Could you retype every record below exactly as it appears?

[Transcribed page contents]
::::::::::

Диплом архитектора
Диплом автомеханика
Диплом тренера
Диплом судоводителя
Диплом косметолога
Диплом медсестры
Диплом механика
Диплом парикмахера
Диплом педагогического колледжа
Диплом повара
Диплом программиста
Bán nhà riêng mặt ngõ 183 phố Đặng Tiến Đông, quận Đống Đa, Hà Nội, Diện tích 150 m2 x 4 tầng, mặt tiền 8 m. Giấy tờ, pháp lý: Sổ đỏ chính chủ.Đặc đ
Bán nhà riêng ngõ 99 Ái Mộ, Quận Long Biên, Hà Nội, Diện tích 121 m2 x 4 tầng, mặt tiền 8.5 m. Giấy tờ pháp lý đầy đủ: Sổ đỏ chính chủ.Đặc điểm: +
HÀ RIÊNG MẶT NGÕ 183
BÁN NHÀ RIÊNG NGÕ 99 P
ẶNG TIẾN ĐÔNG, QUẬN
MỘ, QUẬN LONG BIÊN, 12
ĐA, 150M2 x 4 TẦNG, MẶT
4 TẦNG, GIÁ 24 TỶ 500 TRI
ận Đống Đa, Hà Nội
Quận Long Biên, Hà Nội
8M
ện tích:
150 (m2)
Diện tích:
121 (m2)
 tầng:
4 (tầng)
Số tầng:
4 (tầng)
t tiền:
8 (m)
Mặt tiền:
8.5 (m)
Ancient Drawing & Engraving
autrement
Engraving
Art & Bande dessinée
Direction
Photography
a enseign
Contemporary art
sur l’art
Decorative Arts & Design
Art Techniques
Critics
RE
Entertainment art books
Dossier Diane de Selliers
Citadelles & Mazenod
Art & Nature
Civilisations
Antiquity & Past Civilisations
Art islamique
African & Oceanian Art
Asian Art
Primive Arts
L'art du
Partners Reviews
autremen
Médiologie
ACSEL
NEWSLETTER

::::::::::

> _Finished task_:
Диплом архитектора
Диплом автомеханика
Диплом тренера
Диплом судоводителя
Диплом косметолога
Диплом медсестры
Диплом механика
Диплом парикмахера
Диплом педагогического колледжа
Диплом повара
Диплом программиста
Bán nhà riêng mặt ngõ 183 phố Đặng Tiến Đông, quận Đống Đa, Hà Nội, Diện tích 150 m2 x 4 tầng, mặt tiền 8 m. Giấy tờ, pháp lý: Sổ đỏ chính chủ.Đặc đ
Bán nhà riêng ngõ 99 Ái Mộ, Quận Long Biên, Hà Nội, Diện tích 121 m2 x 4 tầng, mặt tiền 8.5 m. Giấy tờ pháp lý đầy đủ: Sổ đỏ chính chủ.Đặc điểm: +
HÀ RIÊNG MẶT NGÕ 183
BÁN NHÀ RIÊNG NGÕ 99 P
ẶNG TIẾN ĐÔNG, QUẬN
MỘ, QUẬN LONG BIÊN, 12
ĐA, 150M2 x 4 TẦNG, MẶT
4 TẦNG, GIÁ 24 TỶ 500 TRI
ận Đống Đa, Hà Nội
Quận Long Biên, Hà Nội
8M
ện tích:
150 (m2)
Diện tích:
121 (m2)
 tầng:
4 (tầng)
Số tầng:
4 (tầng)
t tiền:
8 (m)
Mặt tiền:
8.5 (m)
Ancient Drawing & Engraving
autrement
Engraving
Art & Bande dessinée
Direction
Photography
a enseign
Contemporary art
sur l’art
Decorative Arts & Design
Art Techniques
Critics
RE
Entertainment art books
Dossier Diane de Selliers
Citadelles & Mazenod
Art & Nature
Civilisations
Antiquity & Past Civilisations
Art islamique
African & Oceanian Art
Asian Art
Primive Arts
L'art du
Partners Reviews
autremen
Médiologie
ACSEL
NEWSLETTER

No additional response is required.